BEGIN Data for the task

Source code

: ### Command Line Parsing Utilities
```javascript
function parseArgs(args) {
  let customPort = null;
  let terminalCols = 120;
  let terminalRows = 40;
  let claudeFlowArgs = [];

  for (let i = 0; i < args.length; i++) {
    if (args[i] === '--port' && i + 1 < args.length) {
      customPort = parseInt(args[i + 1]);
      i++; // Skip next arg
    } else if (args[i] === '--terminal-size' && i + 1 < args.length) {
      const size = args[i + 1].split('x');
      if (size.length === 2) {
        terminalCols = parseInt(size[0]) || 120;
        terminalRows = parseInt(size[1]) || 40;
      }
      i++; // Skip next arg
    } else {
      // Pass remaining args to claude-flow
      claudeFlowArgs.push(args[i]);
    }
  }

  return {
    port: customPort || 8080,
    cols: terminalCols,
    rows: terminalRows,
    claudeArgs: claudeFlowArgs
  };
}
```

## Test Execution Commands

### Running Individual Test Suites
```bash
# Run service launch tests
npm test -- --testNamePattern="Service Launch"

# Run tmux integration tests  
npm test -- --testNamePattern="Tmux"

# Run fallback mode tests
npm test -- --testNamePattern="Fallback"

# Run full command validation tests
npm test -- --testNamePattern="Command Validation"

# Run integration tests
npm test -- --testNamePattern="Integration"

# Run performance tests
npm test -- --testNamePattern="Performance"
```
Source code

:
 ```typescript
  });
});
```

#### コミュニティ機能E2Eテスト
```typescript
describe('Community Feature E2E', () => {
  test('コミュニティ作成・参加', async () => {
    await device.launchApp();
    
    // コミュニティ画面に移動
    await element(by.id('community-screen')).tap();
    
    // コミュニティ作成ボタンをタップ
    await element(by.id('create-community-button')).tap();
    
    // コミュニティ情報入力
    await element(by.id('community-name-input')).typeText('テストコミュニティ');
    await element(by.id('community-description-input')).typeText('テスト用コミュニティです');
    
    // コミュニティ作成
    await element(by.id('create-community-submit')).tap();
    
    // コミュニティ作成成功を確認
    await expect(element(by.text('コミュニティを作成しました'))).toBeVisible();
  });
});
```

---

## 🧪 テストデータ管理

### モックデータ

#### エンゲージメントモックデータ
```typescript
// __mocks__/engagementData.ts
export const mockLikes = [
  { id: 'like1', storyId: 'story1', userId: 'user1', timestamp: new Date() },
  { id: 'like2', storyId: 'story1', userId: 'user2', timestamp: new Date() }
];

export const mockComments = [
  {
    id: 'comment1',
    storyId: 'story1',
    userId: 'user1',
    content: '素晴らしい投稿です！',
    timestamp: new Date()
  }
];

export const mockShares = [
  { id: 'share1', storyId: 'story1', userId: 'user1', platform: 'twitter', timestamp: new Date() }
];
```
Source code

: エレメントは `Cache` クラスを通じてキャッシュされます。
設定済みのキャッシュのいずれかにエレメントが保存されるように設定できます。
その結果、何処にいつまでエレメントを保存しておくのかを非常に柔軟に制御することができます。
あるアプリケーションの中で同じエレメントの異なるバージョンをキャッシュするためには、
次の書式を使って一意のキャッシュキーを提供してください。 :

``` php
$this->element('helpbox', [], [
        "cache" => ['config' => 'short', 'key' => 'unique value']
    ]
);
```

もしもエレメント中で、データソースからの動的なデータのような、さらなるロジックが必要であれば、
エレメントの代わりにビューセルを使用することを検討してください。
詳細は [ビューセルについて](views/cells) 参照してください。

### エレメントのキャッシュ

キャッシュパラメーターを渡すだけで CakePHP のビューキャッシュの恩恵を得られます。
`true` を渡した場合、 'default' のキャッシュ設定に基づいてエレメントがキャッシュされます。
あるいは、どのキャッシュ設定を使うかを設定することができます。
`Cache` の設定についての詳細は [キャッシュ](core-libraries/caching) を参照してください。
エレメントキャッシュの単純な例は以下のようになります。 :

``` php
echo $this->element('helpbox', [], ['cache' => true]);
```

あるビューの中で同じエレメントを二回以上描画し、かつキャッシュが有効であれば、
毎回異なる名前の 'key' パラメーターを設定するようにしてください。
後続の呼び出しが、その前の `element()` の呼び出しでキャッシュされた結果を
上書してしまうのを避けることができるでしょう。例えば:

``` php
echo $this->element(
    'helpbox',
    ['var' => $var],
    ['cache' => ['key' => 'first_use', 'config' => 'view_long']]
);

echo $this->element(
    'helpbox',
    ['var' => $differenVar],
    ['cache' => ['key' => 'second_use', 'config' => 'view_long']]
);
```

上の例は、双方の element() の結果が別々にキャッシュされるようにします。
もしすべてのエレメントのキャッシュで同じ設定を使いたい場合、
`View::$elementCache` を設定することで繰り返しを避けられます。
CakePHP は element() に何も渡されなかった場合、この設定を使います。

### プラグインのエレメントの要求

END Data for the task

# Exercise aim
Determine which lines above include the word "tests", and report those lines in full.

# Answer for this exercise
# Run service launch tests
# Run tmux integration tests  
# Run fallback mode tests
# Run full command validation tests
# Run integration tests
# Run performance tests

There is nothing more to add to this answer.